Lawyers would like to ask Sen. Chambliss about his communications with the Imperial Sugar Corporation and why he tried to dissuade plaintiffs from suing the company following a deadly explosion and fire at a Georgia refinery earlier this year.
While the Speech or Debate Clause provides Sen. Chambliss with immunity from questions about legislative activity such as the July hearing at which Imperial Sugar’s vice president for operations testified as well as any preparation for that hearing, the Clause does not protect the senator from having to answer questions about meetings with victims’ families.
CREW executive director Melanie Sloan stated it very clearly:
The Speech or Debate Clause does not give Sen. Chambliss blanket immunity from testifying in a civil case simply because he is a member of Congress. As an attorney, Sen. Chambliss should know this. Clearly, he needs to brush up on his constitutional law.

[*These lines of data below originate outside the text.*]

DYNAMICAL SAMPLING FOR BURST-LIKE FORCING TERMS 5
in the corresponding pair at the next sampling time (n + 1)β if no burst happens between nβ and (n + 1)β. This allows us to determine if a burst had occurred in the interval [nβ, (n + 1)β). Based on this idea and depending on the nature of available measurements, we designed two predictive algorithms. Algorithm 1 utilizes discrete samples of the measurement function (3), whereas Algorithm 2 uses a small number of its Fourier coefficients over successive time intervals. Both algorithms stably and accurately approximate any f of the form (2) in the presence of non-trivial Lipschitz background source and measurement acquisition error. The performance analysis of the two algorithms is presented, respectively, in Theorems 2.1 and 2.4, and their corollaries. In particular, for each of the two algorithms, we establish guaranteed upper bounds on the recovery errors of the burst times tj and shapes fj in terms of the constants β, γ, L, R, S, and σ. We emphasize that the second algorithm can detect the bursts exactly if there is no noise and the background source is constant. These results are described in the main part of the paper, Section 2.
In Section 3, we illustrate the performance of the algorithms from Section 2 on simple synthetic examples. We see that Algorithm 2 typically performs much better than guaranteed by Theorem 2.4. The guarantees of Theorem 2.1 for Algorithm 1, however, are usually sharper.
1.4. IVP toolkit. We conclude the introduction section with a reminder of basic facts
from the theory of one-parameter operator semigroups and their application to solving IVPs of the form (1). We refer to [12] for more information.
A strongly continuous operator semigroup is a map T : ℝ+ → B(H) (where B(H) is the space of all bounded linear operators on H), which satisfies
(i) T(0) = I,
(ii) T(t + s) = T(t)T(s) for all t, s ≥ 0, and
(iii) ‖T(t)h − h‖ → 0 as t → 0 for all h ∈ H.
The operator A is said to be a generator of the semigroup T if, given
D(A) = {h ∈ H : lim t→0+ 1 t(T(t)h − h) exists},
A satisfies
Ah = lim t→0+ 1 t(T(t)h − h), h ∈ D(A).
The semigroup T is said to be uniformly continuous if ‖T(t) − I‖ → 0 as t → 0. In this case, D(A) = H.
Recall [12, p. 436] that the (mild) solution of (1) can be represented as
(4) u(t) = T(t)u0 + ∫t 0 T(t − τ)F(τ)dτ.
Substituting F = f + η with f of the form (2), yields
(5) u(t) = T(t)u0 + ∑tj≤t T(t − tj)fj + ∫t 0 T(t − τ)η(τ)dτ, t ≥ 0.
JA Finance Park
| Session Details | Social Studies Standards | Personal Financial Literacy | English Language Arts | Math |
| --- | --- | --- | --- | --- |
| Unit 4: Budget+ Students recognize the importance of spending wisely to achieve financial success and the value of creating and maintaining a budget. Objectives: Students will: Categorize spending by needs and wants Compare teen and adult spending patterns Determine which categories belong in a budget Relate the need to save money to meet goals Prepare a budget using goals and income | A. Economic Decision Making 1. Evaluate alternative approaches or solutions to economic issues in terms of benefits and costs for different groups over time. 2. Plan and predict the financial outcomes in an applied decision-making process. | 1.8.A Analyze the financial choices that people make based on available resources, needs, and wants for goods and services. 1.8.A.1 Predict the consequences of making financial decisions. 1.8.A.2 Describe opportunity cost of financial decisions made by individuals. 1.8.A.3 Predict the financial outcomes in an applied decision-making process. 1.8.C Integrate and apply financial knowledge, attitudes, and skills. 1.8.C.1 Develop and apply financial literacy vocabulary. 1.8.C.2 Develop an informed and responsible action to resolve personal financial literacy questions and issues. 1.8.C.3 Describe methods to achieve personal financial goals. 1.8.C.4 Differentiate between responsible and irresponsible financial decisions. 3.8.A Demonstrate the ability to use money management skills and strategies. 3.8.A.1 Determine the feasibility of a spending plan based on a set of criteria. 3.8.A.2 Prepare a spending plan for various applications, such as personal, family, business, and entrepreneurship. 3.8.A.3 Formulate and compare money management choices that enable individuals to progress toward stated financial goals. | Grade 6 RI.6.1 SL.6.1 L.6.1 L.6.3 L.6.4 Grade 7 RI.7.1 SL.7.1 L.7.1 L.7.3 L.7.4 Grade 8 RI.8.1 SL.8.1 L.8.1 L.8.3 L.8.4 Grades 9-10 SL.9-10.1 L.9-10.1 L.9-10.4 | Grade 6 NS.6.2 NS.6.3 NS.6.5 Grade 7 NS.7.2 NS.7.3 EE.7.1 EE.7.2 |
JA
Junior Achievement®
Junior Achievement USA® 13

In no case has the Supreme Court ever held that all conduct merely relating the legislative process is protected by the Speech or Debate Clause.
In fact, the Supreme Court has held that members of Congress engage in many activities other than those that are purely legislative. Examples include constituent services, communications with other government agencies, assistance in securing government contracts and speeches delivered outside of Congress.